# Java auf Handy,aber nicht Ja2Me !



## Screen (29. Okt 2009)

Hallo

Eine kurze Frage.

Könnte man normale Swingprogramme im .jar-Format des JDKs mit einem Emulator auf einem javafähigen Handy ausführen ? Das Ja2Me ist schön und gut,aber zu aufwendig für mich. 

Gibt es einen Emulator oder einen Konverter ?


----------



## MiDniGG (29. Okt 2009)

Ich denke Du meinst Java ME oder J2ME, oder?! Also mir ist kein Emulator bekannt. Jedoch ist geplant in mehr oder weniger naher Zukunft. Handies Java SE-Fähig zu machen...


----------



## The_S (29. Okt 2009)

MiDniGG hat gesagt.:


> Jedoch ist geplant in mehr oder weniger naher Zukunft. Handies Java SE-Fähig zu machen...



eher weniger naher Zukunft  . Kann sich halt nicht jeder ein Smartphone leisten. Und die haben dann meistens sowieso (wenn überhaupt) kein Standard ME und auch kein Standard SE und evtl. auch kein Java generell.
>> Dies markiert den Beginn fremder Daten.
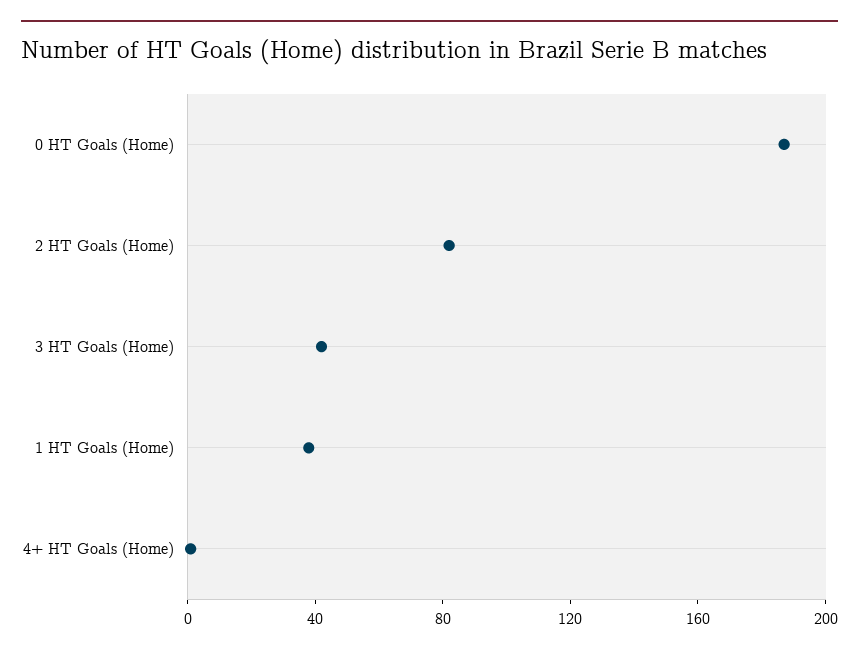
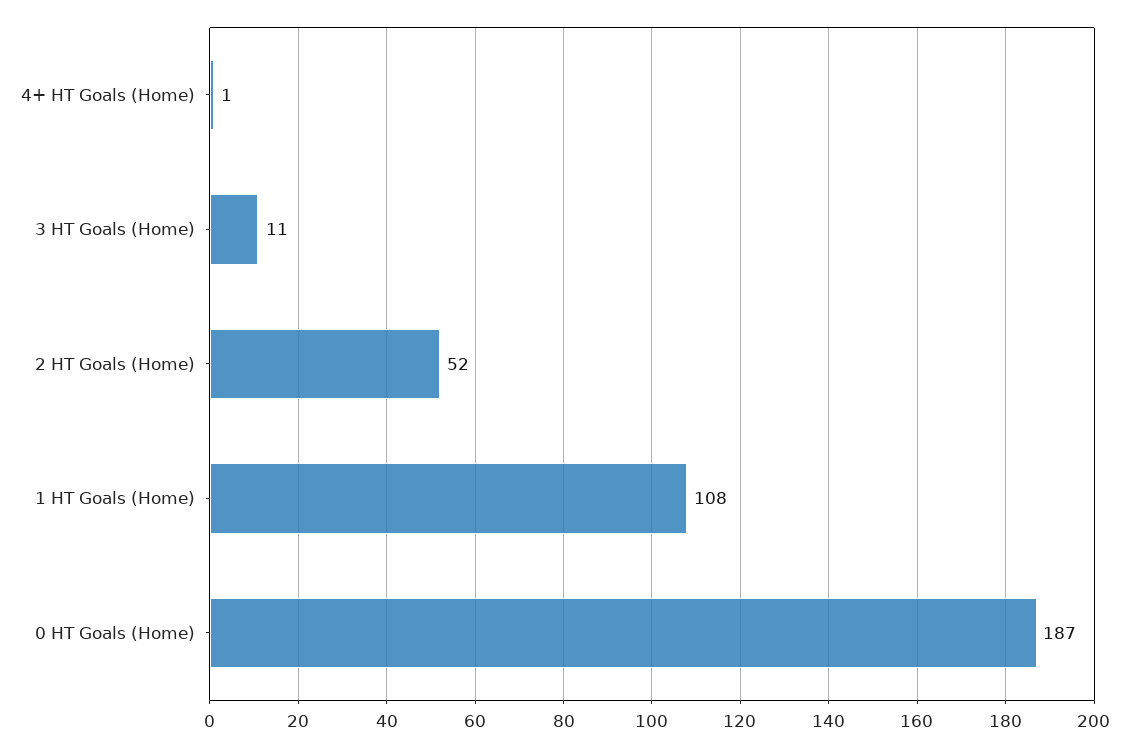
  {
    "0 HT Goals (Home)": 187,
-   "2 HT Goals (Home)": 80,
+   "2 HT Goals (Home)": 52,
-   "3 HT Goals (Home)": 40,
+   "3 HT Goals (Home)": 11,
-   "1 HT Goals (Home)": 40,
+   "1 HT Goals (Home)": 108,
    "4+ HT Goals (Home)": 1
  }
=> lern Java ME, lass es bleiben, oder bezahl jemanden der es für dich macht.


----------



## ARadauer (29. Okt 2009)

> Könnte man normale Swingprogramme im .jar-Format des JDKs mit einem Emulator auf einem javafähigen Handy ausführen


Also ein J2ME Emulator der J2SE kann? keine Chance...


----------